*** Opening DATA PROVIDED ***

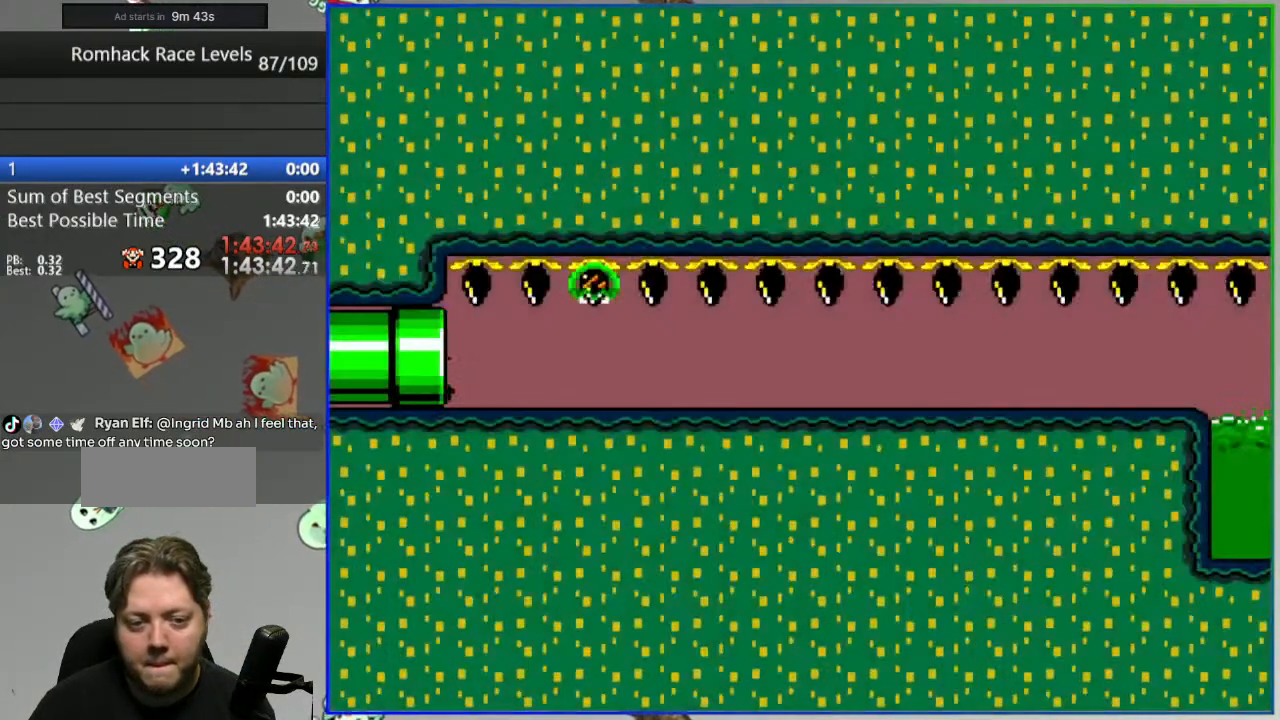
Gameplay with a controller (Nintendo layout); each line is a JSON object with the inputs held at the frame after it. "events" lists button and stick changes between this image and that frame as [ms after this image, input, new state], when the widget could be followed in between. Not read: DPAD_LEFT L3 R3 START.
{"buttons": ["Y", "DPAD_RIGHT"], "events": []}
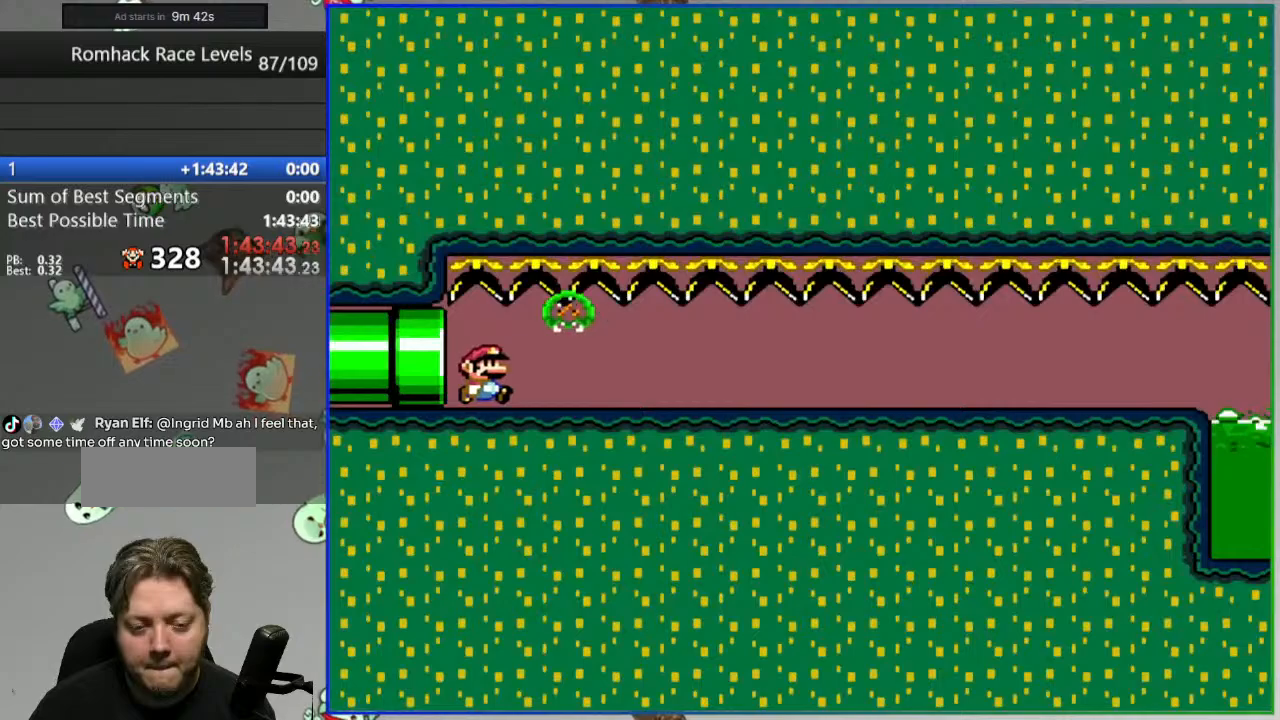
{"buttons": ["Y", "DPAD_RIGHT"], "events": []}
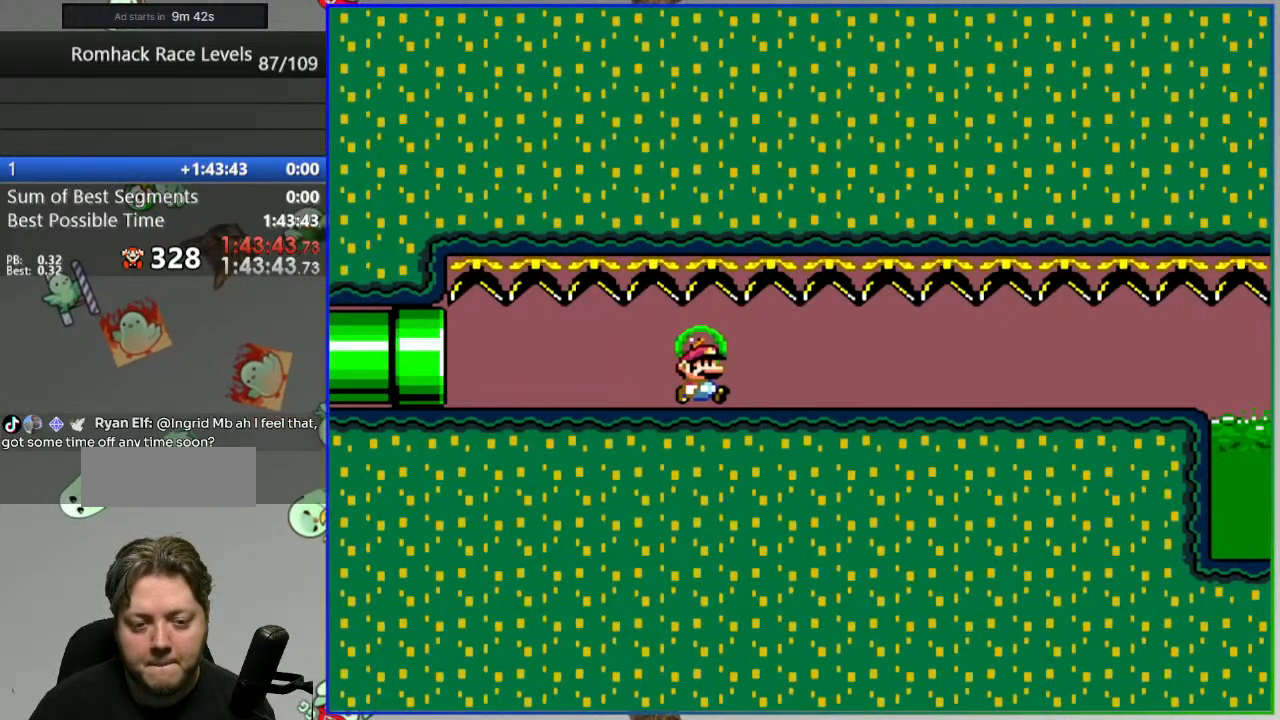
{"buttons": ["Y", "DPAD_RIGHT"], "events": []}
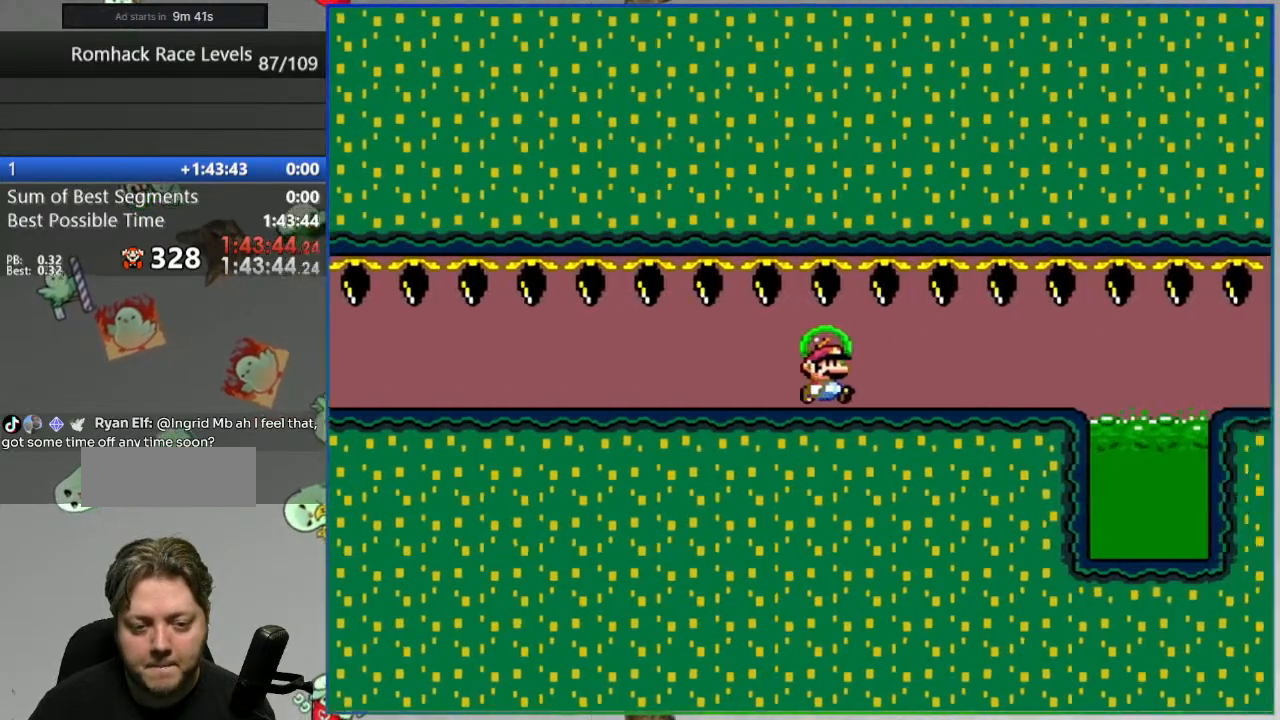
{"buttons": ["Y", "DPAD_RIGHT"], "events": [[250, "A", "down"], [500, "A", "up"]]}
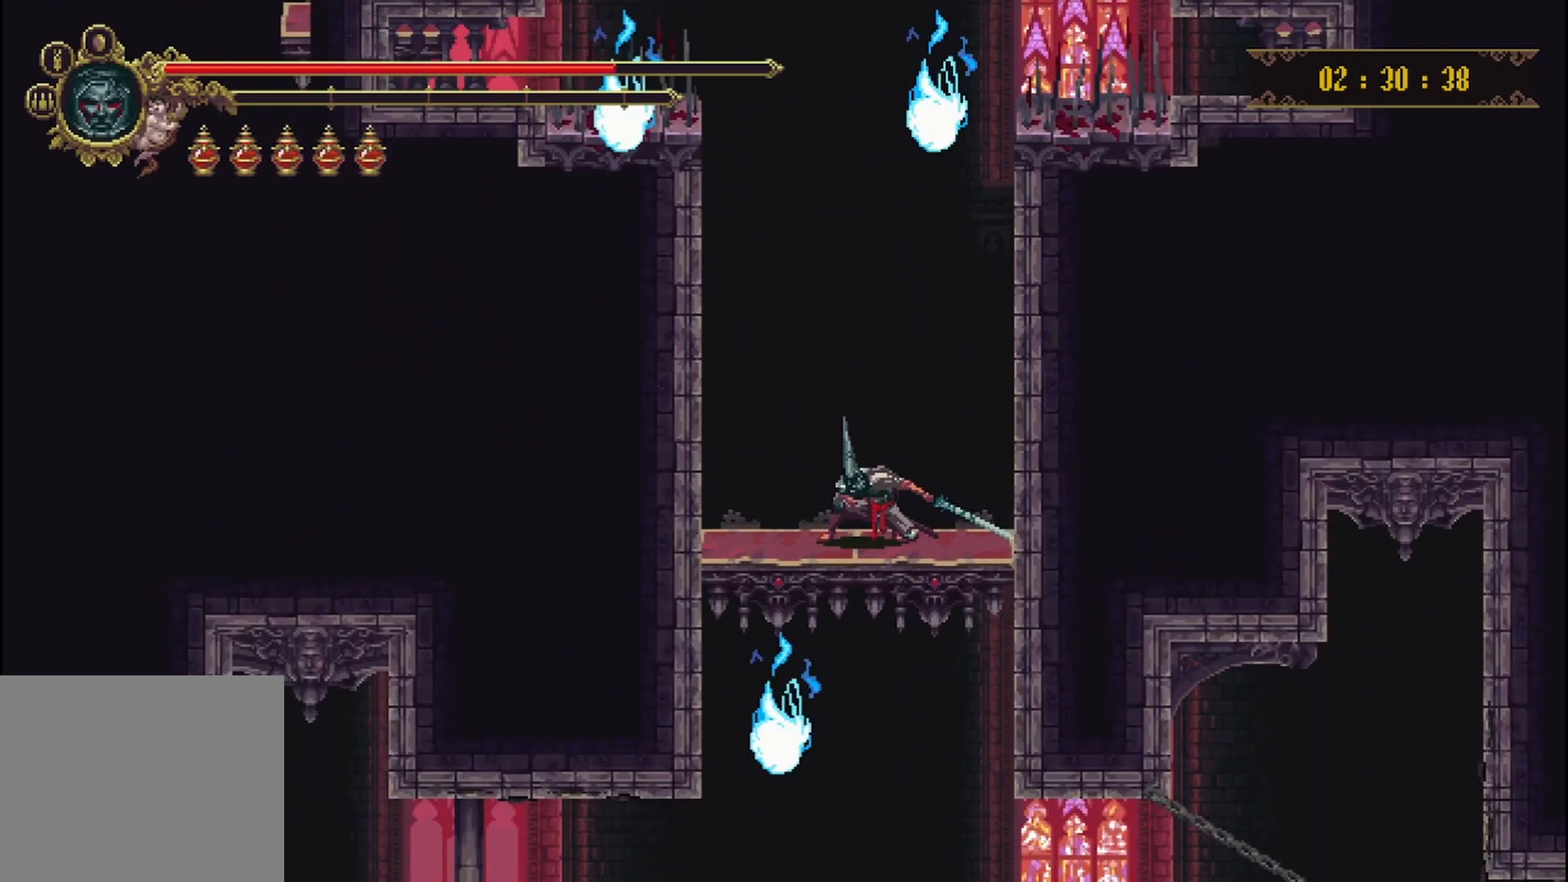
Gameplay with a controller (Xbox layout); each line is a JSON object with the inputs held at the frame after it. "events" lists button and stick changes between this image and that frame as [ms after this image, input, new state], when the widget could be followed in between. Not read: L3 R3.
{"buttons": [], "left_stick": "down", "right_stick": "center", "events": []}
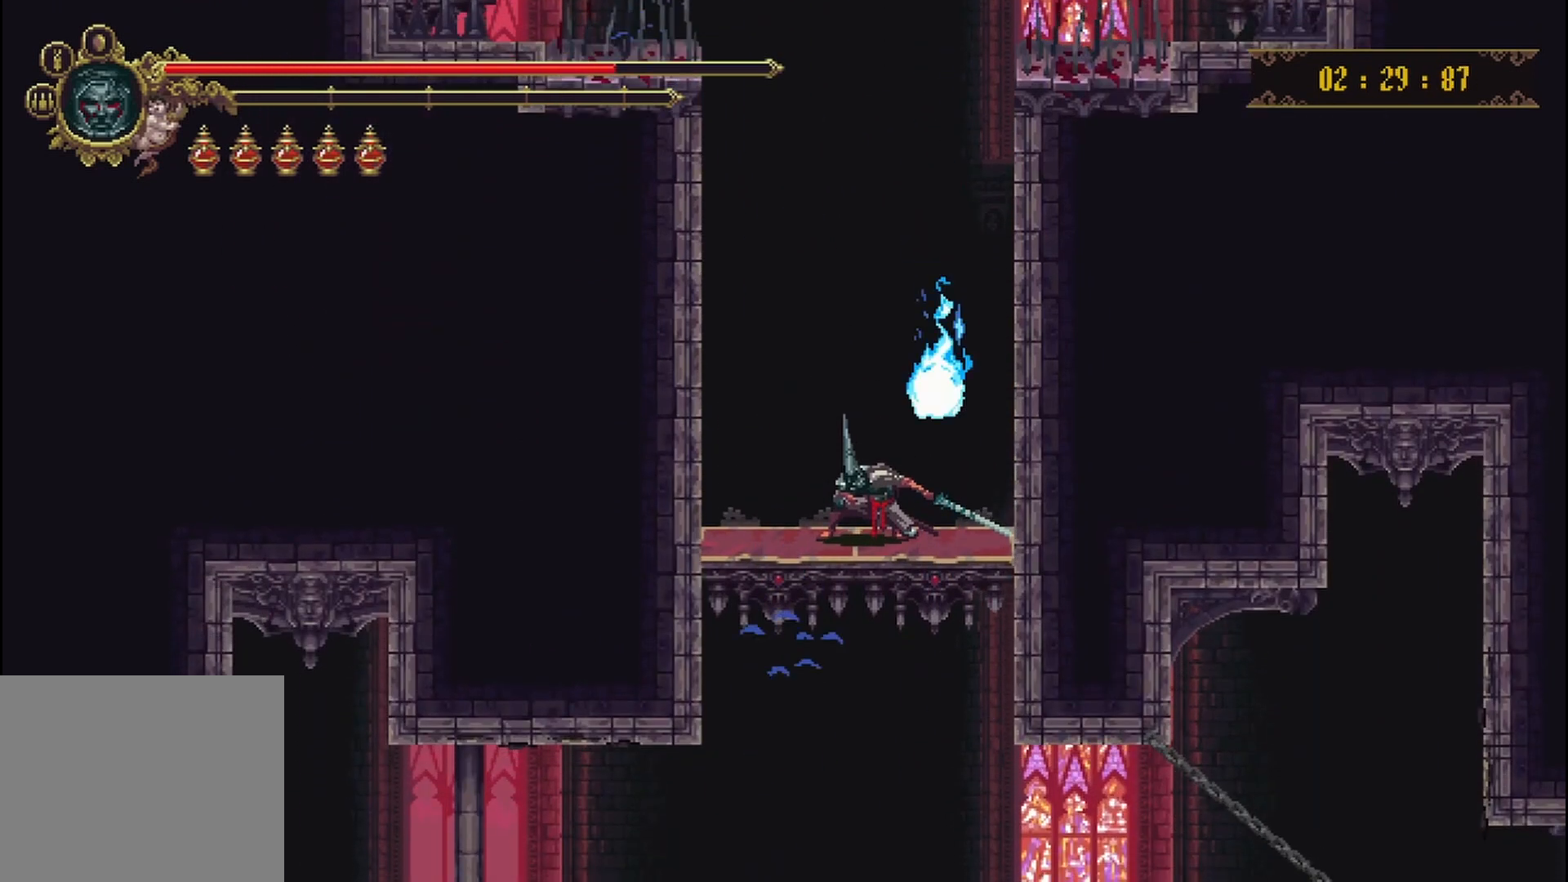
{"buttons": [], "left_stick": "down", "right_stick": "center", "events": []}
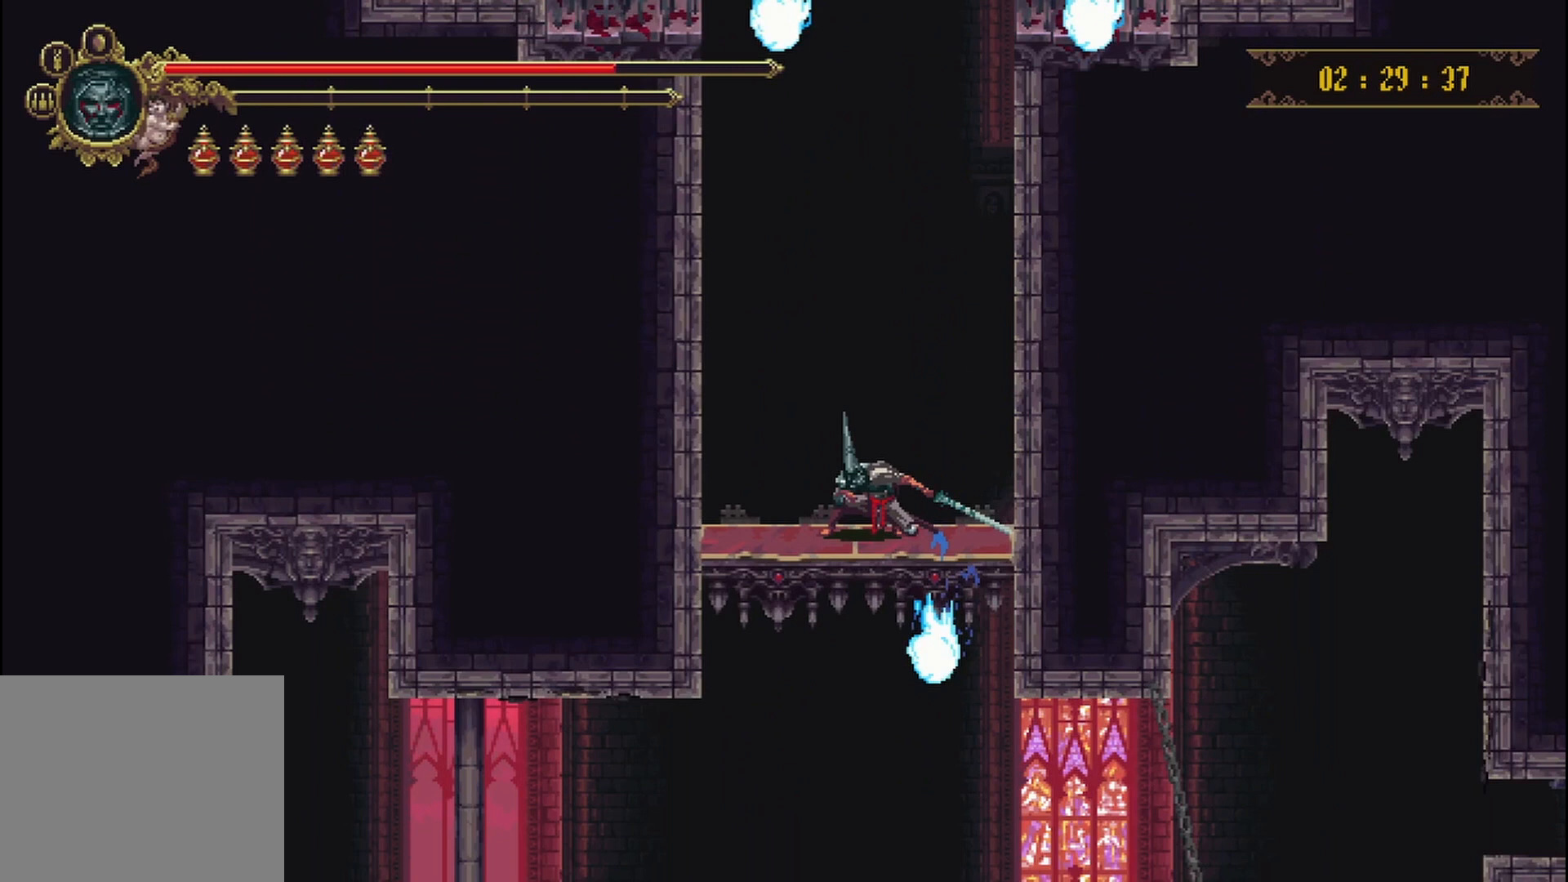
{"buttons": [], "left_stick": "down", "right_stick": "center", "events": []}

*** Closing DATA PROVIDED ***

__PROBLEM DETAILS__: Every line of the records must come back unchanged, except that pictures are dropped.

__TASK RESPONSE__:
Gameplay with a controller (Nintendo layout); each line is a JSON object with the inputs held at the frame after it. "events" lists button and stick changes between this image and that frame as [ms after this image, input, new state], when the widget could be followed in between. Not read: DPAD_LEFT L3 R3 START.
{"buttons": ["Y", "DPAD_RIGHT"], "events": []}
{"buttons": ["Y", "DPAD_RIGHT"], "events": []}
{"buttons": ["Y", "DPAD_RIGHT"], "events": []}
{"buttons": ["Y", "DPAD_RIGHT"], "events": [[250, "A", "down"], [500, "A", "up"]]}
Gameplay with a controller (Xbox layout); each line is a JSON object with the inputs held at the frame after it. "events" lists button and stick changes between this image and that frame as [ms after this image, input, new state], when the widget could be followed in between. Not read: L3 R3.
{"buttons": [], "left_stick": "down", "right_stick": "center", "events": []}
{"buttons": [], "left_stick": "down", "right_stick": "center", "events": []}
{"buttons": [], "left_stick": "down", "right_stick": "center", "events": []}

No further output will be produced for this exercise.